[Opening AVAILABLE DATA section]

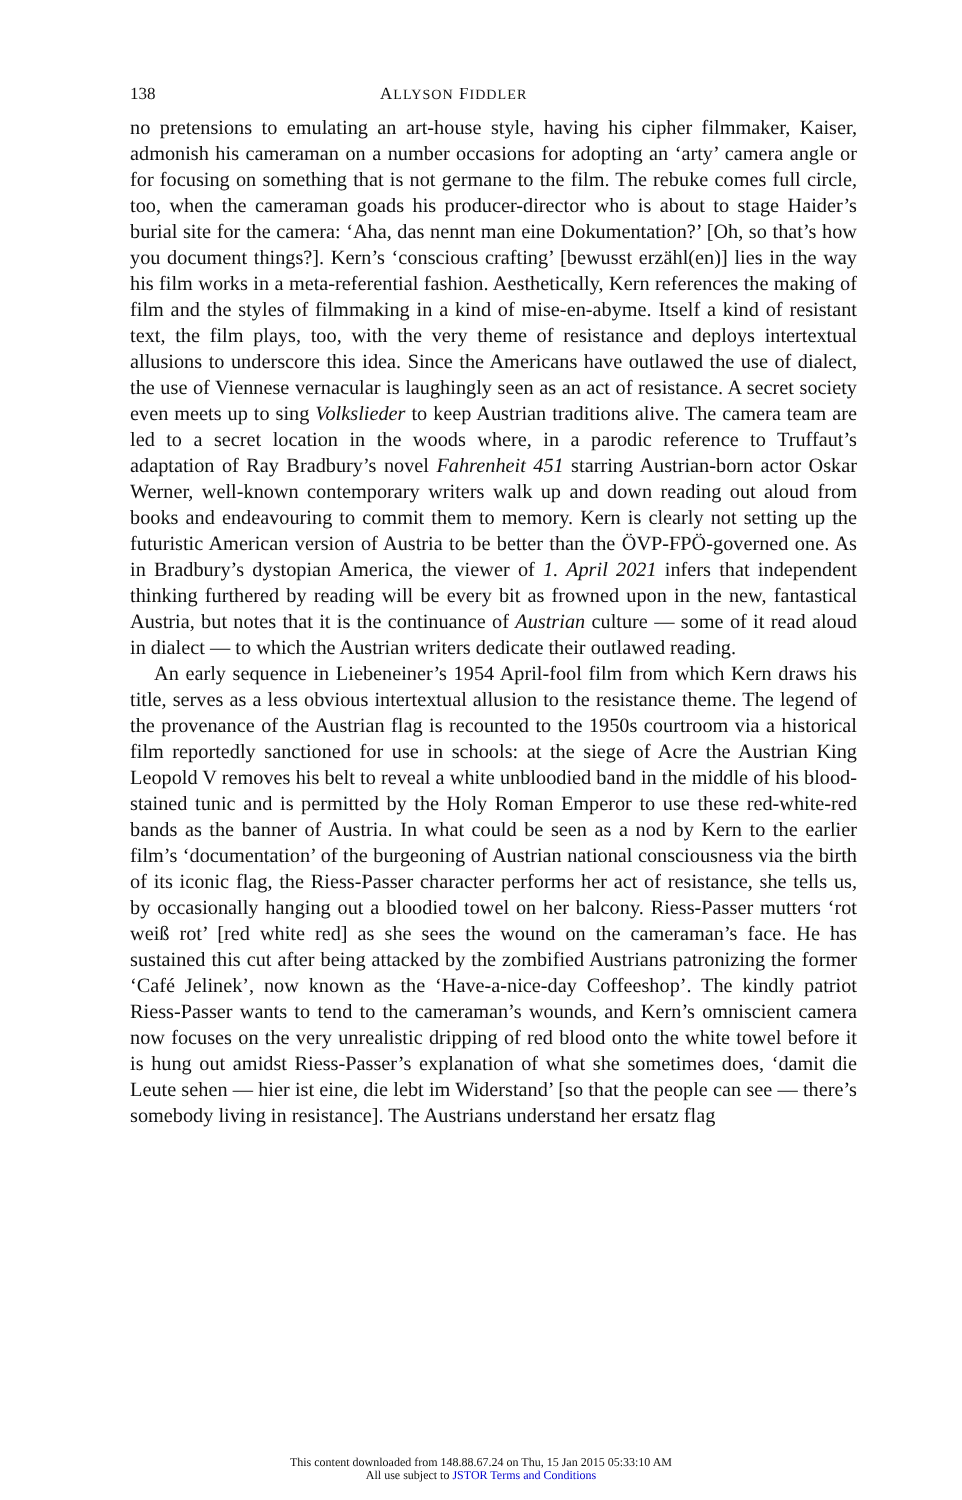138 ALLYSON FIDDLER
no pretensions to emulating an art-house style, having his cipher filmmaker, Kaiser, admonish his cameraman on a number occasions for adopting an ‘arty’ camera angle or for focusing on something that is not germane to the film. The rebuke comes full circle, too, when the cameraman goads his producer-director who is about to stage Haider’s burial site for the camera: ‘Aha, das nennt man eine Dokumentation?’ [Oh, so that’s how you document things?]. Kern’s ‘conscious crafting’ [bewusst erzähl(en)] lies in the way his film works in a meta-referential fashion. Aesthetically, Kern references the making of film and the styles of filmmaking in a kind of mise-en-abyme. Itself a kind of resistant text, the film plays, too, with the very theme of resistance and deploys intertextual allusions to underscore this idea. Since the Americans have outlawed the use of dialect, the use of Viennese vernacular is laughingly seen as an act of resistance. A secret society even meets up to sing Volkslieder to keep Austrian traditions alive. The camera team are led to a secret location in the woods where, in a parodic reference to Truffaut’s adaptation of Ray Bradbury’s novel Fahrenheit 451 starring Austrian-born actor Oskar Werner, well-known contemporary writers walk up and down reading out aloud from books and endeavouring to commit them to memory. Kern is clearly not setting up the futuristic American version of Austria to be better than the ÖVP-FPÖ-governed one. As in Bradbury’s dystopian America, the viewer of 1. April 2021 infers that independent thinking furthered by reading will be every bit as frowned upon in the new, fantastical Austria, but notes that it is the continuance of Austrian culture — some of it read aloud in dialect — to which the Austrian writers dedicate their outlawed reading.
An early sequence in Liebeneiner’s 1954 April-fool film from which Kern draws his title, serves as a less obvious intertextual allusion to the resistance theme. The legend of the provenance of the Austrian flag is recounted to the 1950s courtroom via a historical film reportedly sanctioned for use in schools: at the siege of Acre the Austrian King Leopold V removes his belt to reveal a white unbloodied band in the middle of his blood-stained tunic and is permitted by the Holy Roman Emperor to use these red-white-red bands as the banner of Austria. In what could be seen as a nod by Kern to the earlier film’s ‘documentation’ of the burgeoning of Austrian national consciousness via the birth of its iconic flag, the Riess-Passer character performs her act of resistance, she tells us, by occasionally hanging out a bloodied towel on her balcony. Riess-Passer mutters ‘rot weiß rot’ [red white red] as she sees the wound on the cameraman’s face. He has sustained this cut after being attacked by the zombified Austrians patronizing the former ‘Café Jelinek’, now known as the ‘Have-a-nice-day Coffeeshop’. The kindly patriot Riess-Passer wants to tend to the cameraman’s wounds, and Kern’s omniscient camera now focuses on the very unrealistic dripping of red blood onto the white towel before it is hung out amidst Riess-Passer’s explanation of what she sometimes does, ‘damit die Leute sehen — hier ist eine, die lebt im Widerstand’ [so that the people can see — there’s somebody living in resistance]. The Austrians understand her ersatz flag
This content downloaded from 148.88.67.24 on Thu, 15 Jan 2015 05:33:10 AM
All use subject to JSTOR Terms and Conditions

[Closing AVAILABLE DATA section]

### WORK TO COMPLETE
Reproduce the entries above without change, omitting all pictures.

### ANSWER
138 ALLYSON FIDDLER
no pretensions to emulating an art-house style, having his cipher filmmaker, Kaiser, admonish his cameraman on a number occasions for adopting an ‘arty’ camera angle or for focusing on something that is not germane to the film. The rebuke comes full circle, too, when the cameraman goads his producer-director who is about to stage Haider’s burial site for the camera: ‘Aha, das nennt man eine Dokumentation?’ [Oh, so that’s how you document things?]. Kern’s ‘conscious crafting’ [bewusst erzähl(en)] lies in the way his film works in a meta-referential fashion. Aesthetically, Kern references the making of film and the styles of filmmaking in a kind of mise-en-abyme. Itself a kind of resistant text, the film plays, too, with the very theme of resistance and deploys intertextual allusions to underscore this idea. Since the Americans have outlawed the use of dialect, the use of Viennese vernacular is laughingly seen as an act of resistance. A secret society even meets up to sing Volkslieder to keep Austrian traditions alive. The camera team are led to a secret location in the woods where, in a parodic reference to Truffaut’s adaptation of Ray Bradbury’s novel Fahrenheit 451 starring Austrian-born actor Oskar Werner, well-known contemporary writers walk up and down reading out aloud from books and endeavouring to commit them to memory. Kern is clearly not setting up the futuristic American version of Austria to be better than the ÖVP-FPÖ-governed one. As in Bradbury’s dystopian America, the viewer of 1. April 2021 infers that independent thinking furthered by reading will be every bit as frowned upon in the new, fantastical Austria, but notes that it is the continuance of Austrian culture — some of it read aloud in dialect — to which the Austrian writers dedicate their outlawed reading.
An early sequence in Liebeneiner’s 1954 April-fool film from which Kern draws his title, serves as a less obvious intertextual allusion to the resistance theme. The legend of the provenance of the Austrian flag is recounted to the 1950s courtroom via a historical film reportedly sanctioned for use in schools: at the siege of Acre the Austrian King Leopold V removes his belt to reveal a white unbloodied band in the middle of his blood-stained tunic and is permitted by the Holy Roman Emperor to use these red-white-red bands as the banner of Austria. In what could be seen as a nod by Kern to the earlier film’s ‘documentation’ of the burgeoning of Austrian national consciousness via the birth of its iconic flag, the Riess-Passer character performs her act of resistance, she tells us, by occasionally hanging out a bloodied towel on her balcony. Riess-Passer mutters ‘rot weiß rot’ [red white red] as she sees the wound on the cameraman’s face. He has sustained this cut after being attacked by the zombified Austrians patronizing the former ‘Café Jelinek’, now known as the ‘Have-a-nice-day Coffeeshop’. The kindly patriot Riess-Passer wants to tend to the cameraman’s wounds, and Kern’s omniscient camera now focuses on the very unrealistic dripping of red blood onto the white towel before it is hung out amidst Riess-Passer’s explanation of what she sometimes does, ‘damit die Leute sehen — hier ist eine, die lebt im Widerstand’ [so that the people can see — there’s somebody living in resistance]. The Austrians understand her ersatz flag
This content downloaded from 148.88.67.24 on Thu, 15 Jan 2015 05:33:10 AM
All use subject to JSTOR Terms and Conditions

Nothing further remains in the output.